Provision Vs Control

Provider, Users and Controls ThinkingOutLoud.DonaldNoyes.200908242349

When one is deciding upon ProgrammingArtifacts?, there can be a tug-of-war between the Providers and Users and the Actors and Actions which are designed to control and dispense what is provided among users.

This is particularly true when attempts are made to change an existing legacy establishment to make it better and more widely useful.

Users are most probably not involved with those who would be the Architects of Change, and are mostly concerned with how changes will affect their using experience. This will involve how the user interfaces with the system, and the effects of the design of new control elements will change from the previous system where controls belonged exclusively to the user and the providers, and which led to inefficiencies and on occasion to inappropriate procedures and outcomes.

In complicated systems involving hundreds and thousands (or more) of providers, some one or some thing served as a moderator of requests, along with factors which allowed the user sufficient permissions and access-rights as to use the selected provider's products and services.

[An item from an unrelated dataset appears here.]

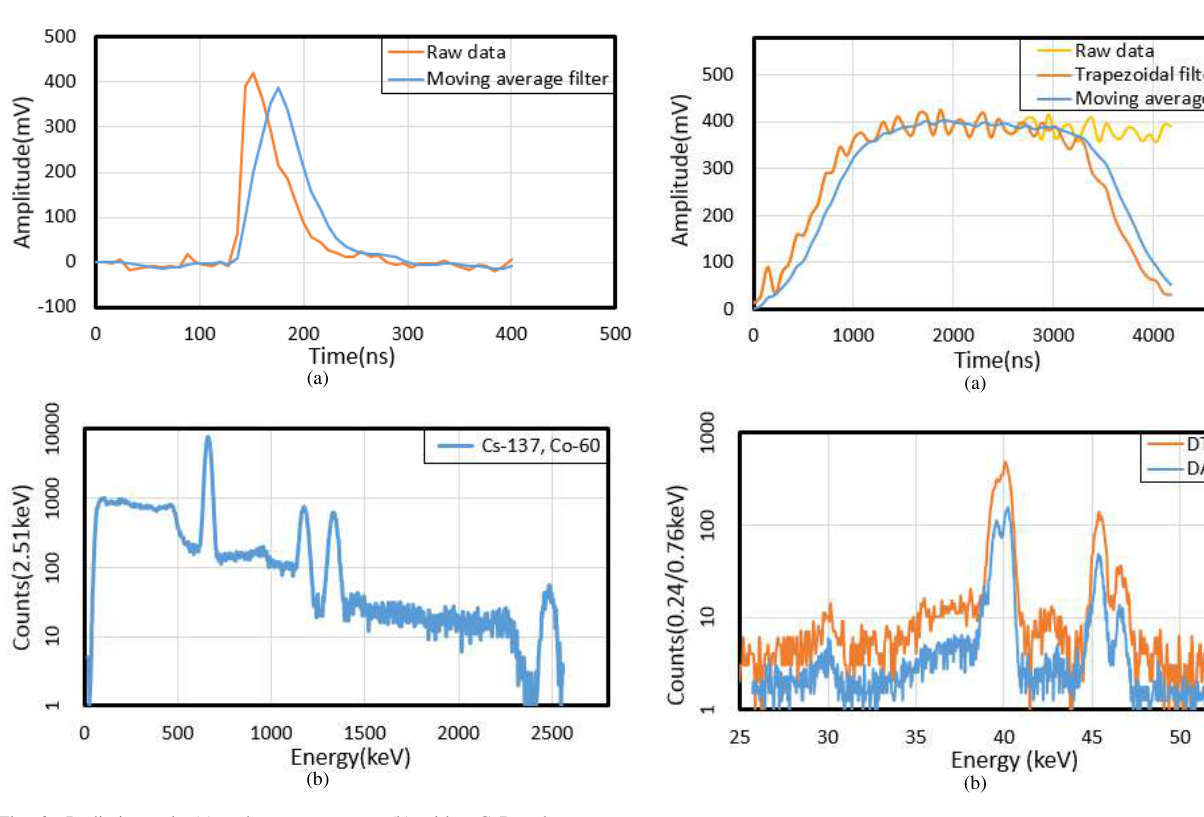
peaks, 39.5 keV and 40.1 keV, are discriminated on the blue line but overlapped in orange line. Meanwhile, the acquired data from DAQ125 shows better performance at peaks 45.4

In the present society provisions come with costs which rule out certain users from access unless the costs are borne by a secondary economic resources. It is also true that such things as privilege, proprietary concerns, and secrecy disallow all but a select group of users to become users of certain guarded resources. In some cases the cost of accessing all of the ordinary and allowable resources a user may desire many times are beyond the user's immediate ability to pay what the providers have established as access costs.

Simple economic models such as those encountered in a Supply/Demand relationship are based on the Demand (User) having the ability to pay, and the Supply (Providers) being able to afford sufficient volume as to reach an equilibrium which includes both cost and allowable profit. A more complicated system is one which allows for a third party providing capital to both sides of the equation through loans covered by deferred payments. The third party must have deep pockets or the ability to create by magic or slight of hand the capital required.